DATASET ENTRIES
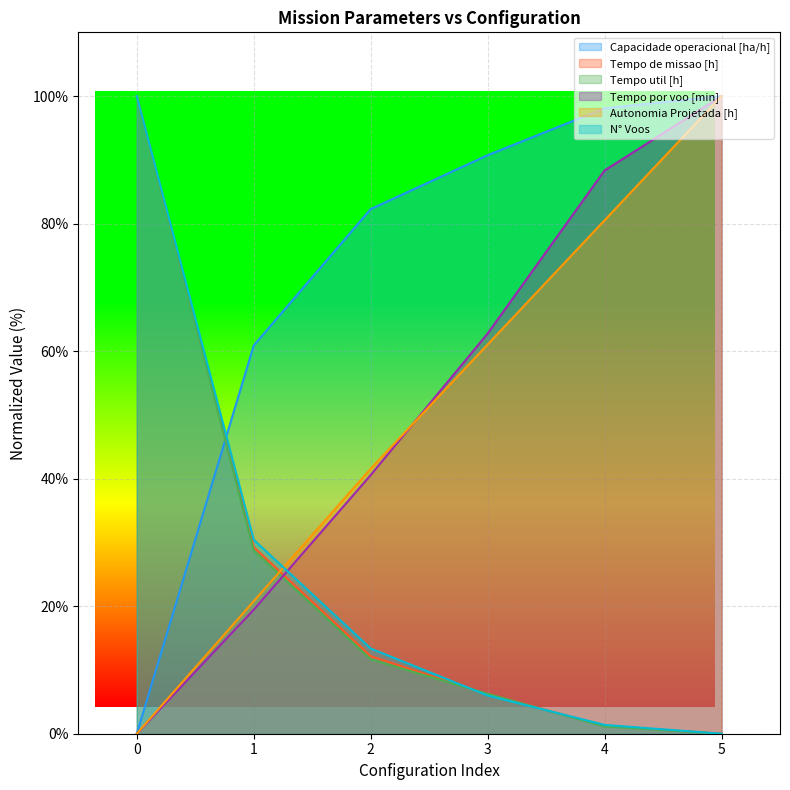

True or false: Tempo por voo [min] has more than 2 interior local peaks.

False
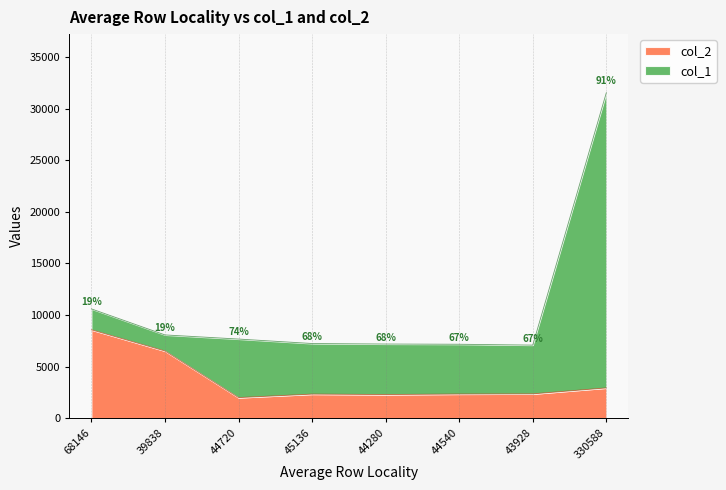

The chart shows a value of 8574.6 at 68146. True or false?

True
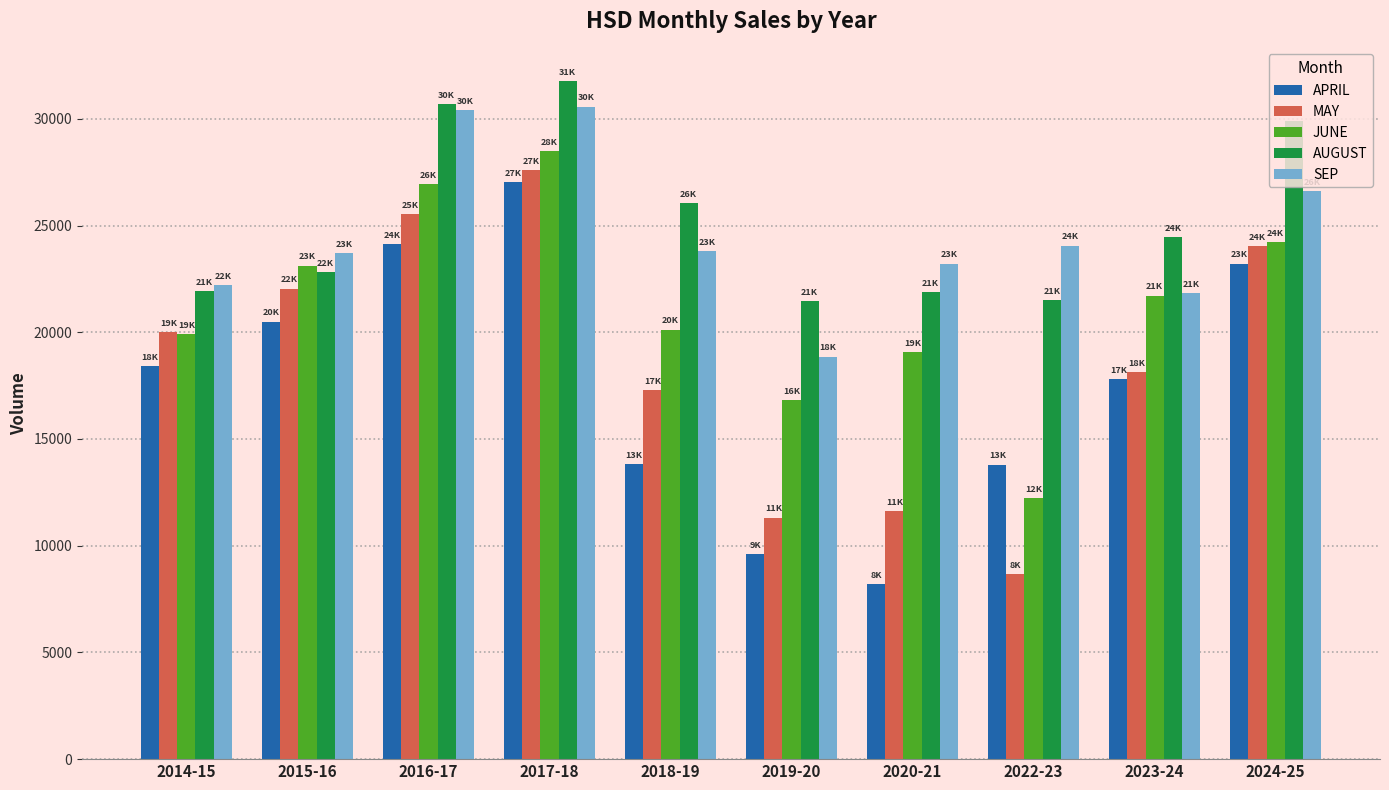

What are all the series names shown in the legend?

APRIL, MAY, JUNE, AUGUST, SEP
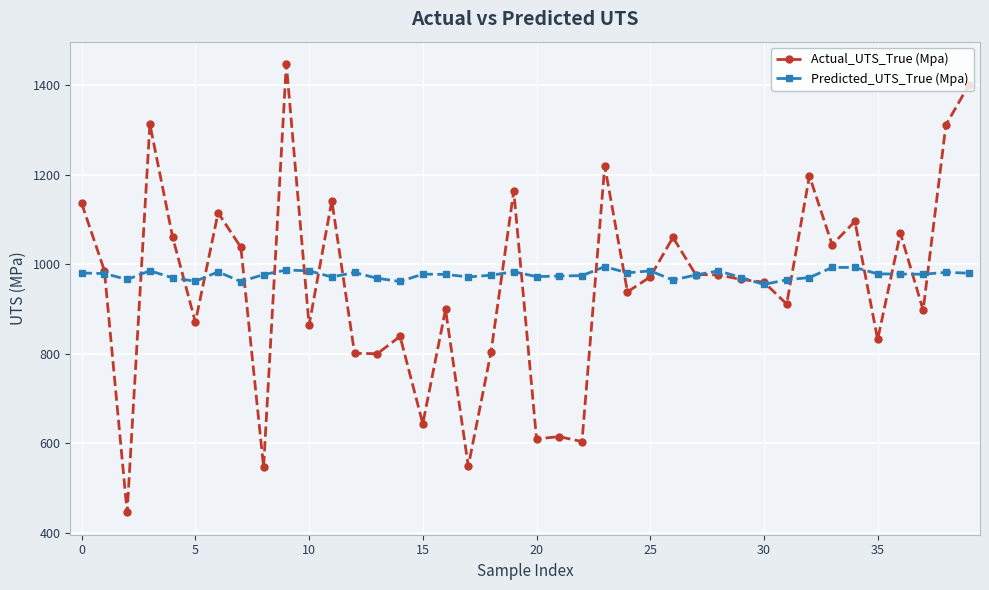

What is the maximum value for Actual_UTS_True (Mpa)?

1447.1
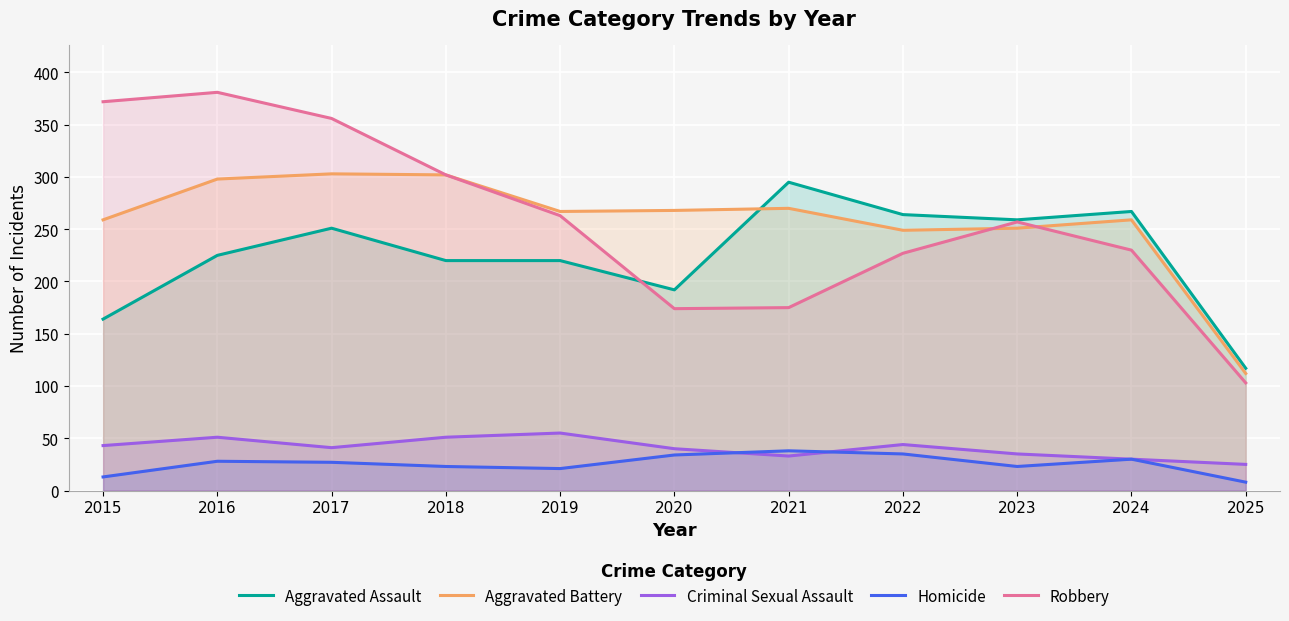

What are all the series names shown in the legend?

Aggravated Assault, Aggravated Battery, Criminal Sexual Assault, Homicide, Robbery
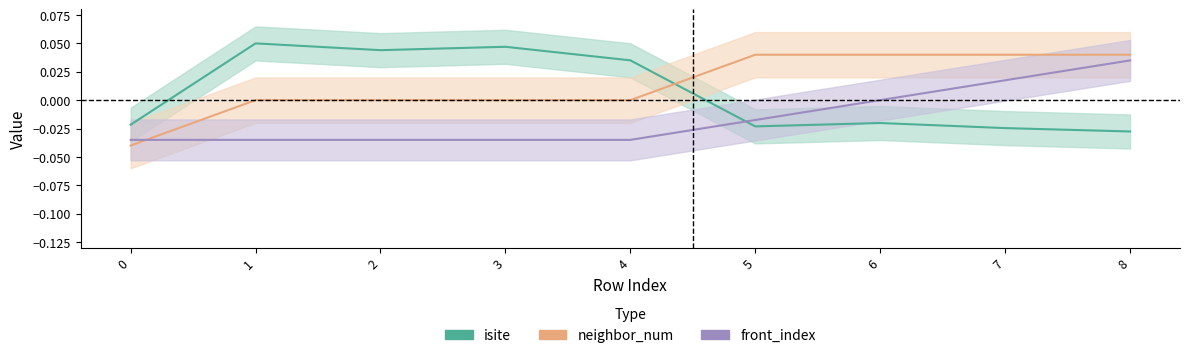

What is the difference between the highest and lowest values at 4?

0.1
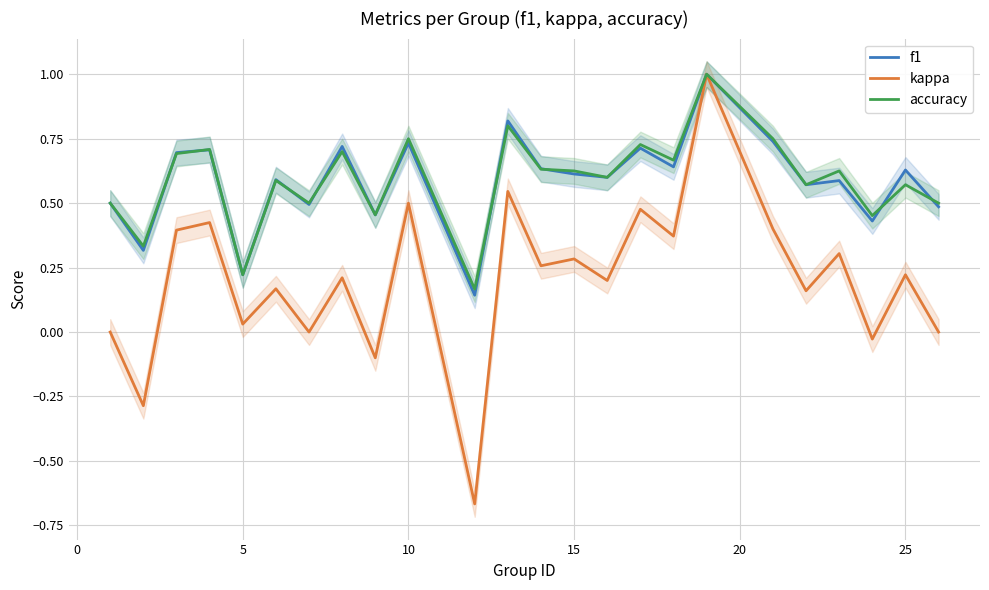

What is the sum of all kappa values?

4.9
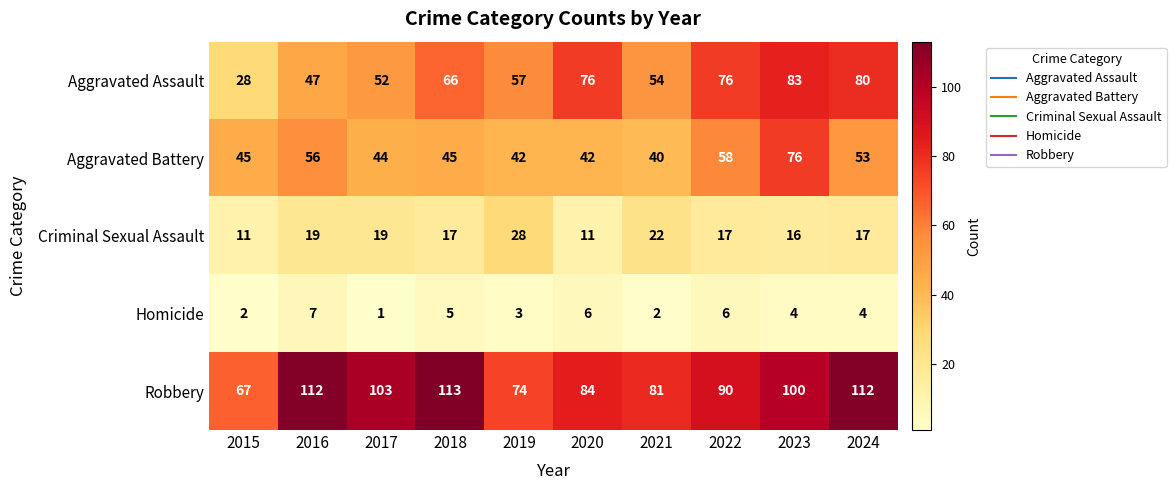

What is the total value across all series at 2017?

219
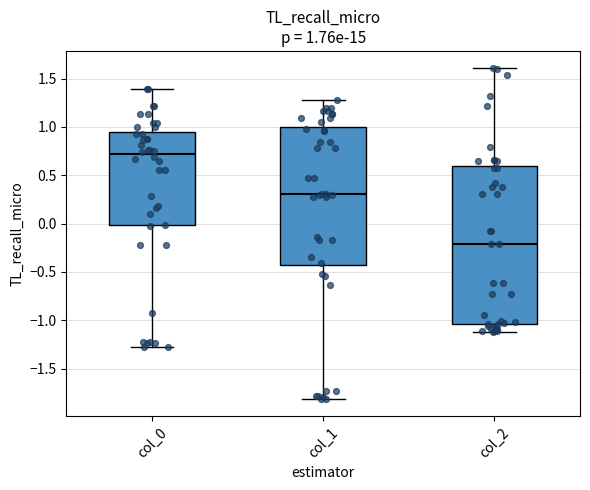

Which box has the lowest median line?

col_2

WHAT THE EXERCISE ASKS
Copy the records above word for word, leaving out the pictures.

RESULT FOR THIS EXERCISE
True or false: Tempo por voo [min] has more than 2 interior local peaks.

False

The chart shows a value of 8574.6 at 68146. True or false?

True

What are all the series names shown in the legend?

APRIL, MAY, JUNE, AUGUST, SEP

What is the maximum value for Actual_UTS_True (Mpa)?

1447.1

What are all the series names shown in the legend?

Aggravated Assault, Aggravated Battery, Criminal Sexual Assault, Homicide, Robbery

What is the difference between the highest and lowest values at 4?

0.1

What is the sum of all kappa values?

4.9

What is the total value across all series at 2017?

219

Which box has the lowest median line?

col_2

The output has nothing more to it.